■ TASK PROMPT: Put every line of the records below into a numbered list, omitting blank lines and leaving out the pictures.

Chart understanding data
* * *
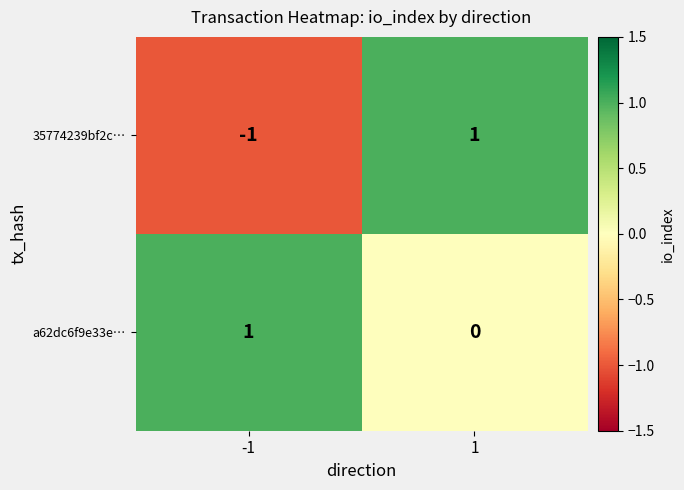

Which series has the widest spread of values?

35774239bf2c…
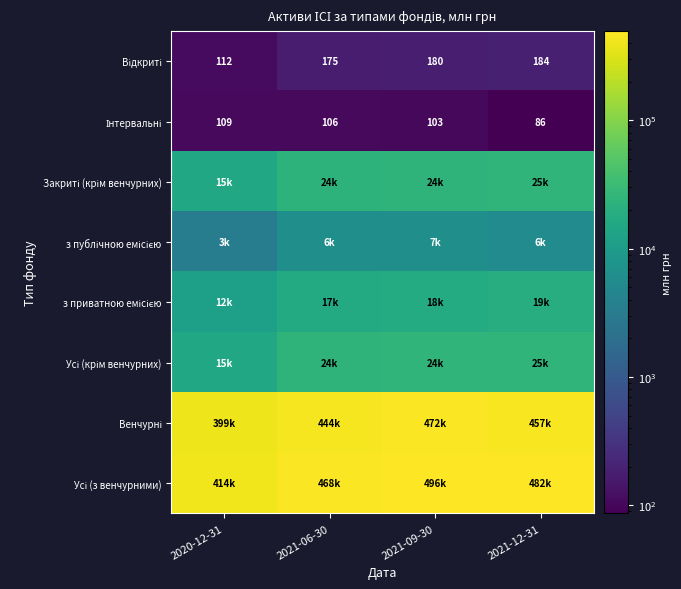

Which has a higher value, 2020-12-31 or 2021-09-30?

2021-09-30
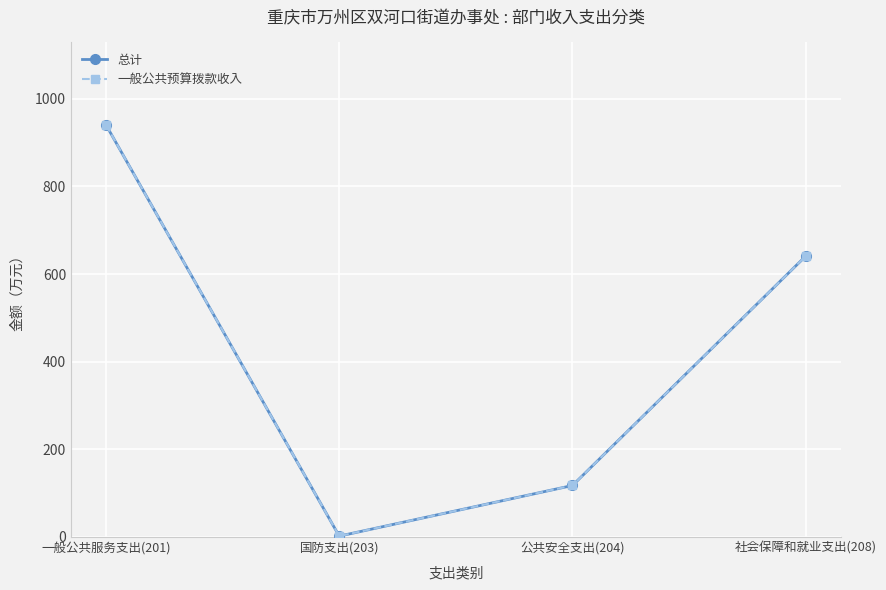

What is the difference between the maximum and minimum values in the 总计 series?

938.2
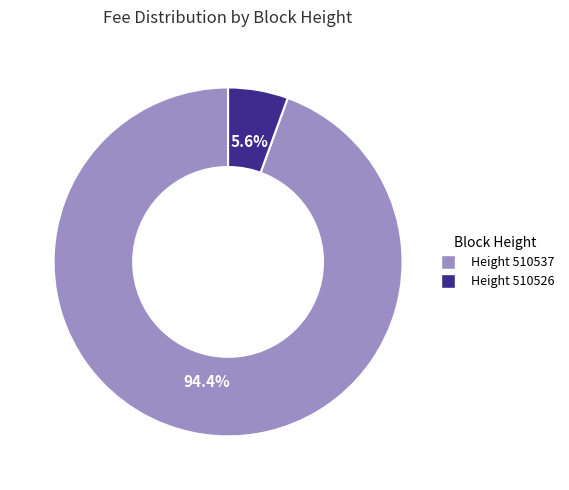

Is there a majority slice in this chart?

Yes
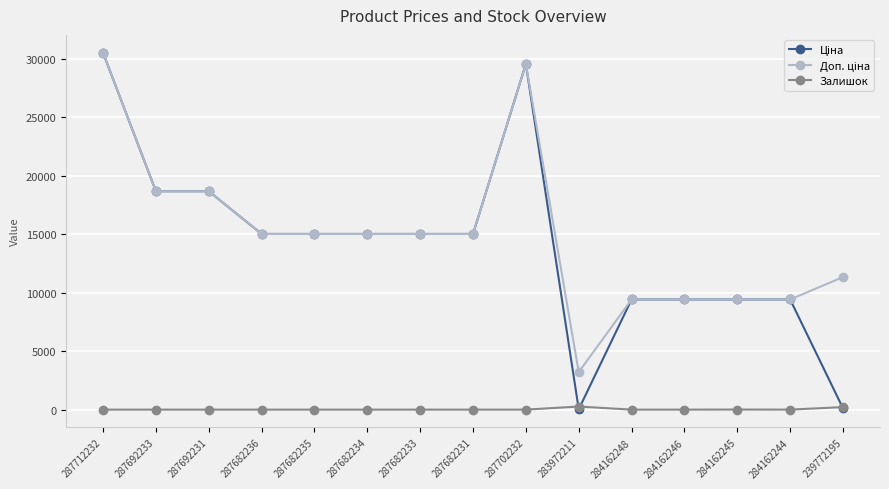

What is the difference between the highest and lowest values at 287682236?

15019.2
* * *
■ YOUR RESPONSE:
1. Which series has the widest spread of values?
2. 35774239bf2c…
3. Which has a higher value, 2020-12-31 or 2021-09-30?
4. 2021-09-30
5. What is the difference between the maximum and minimum values in the 总计 series?
6. 938.2
7. Is there a majority slice in this chart?
8. Yes
9. What is the difference between the highest and lowest values at 287682236?
10. 15019.2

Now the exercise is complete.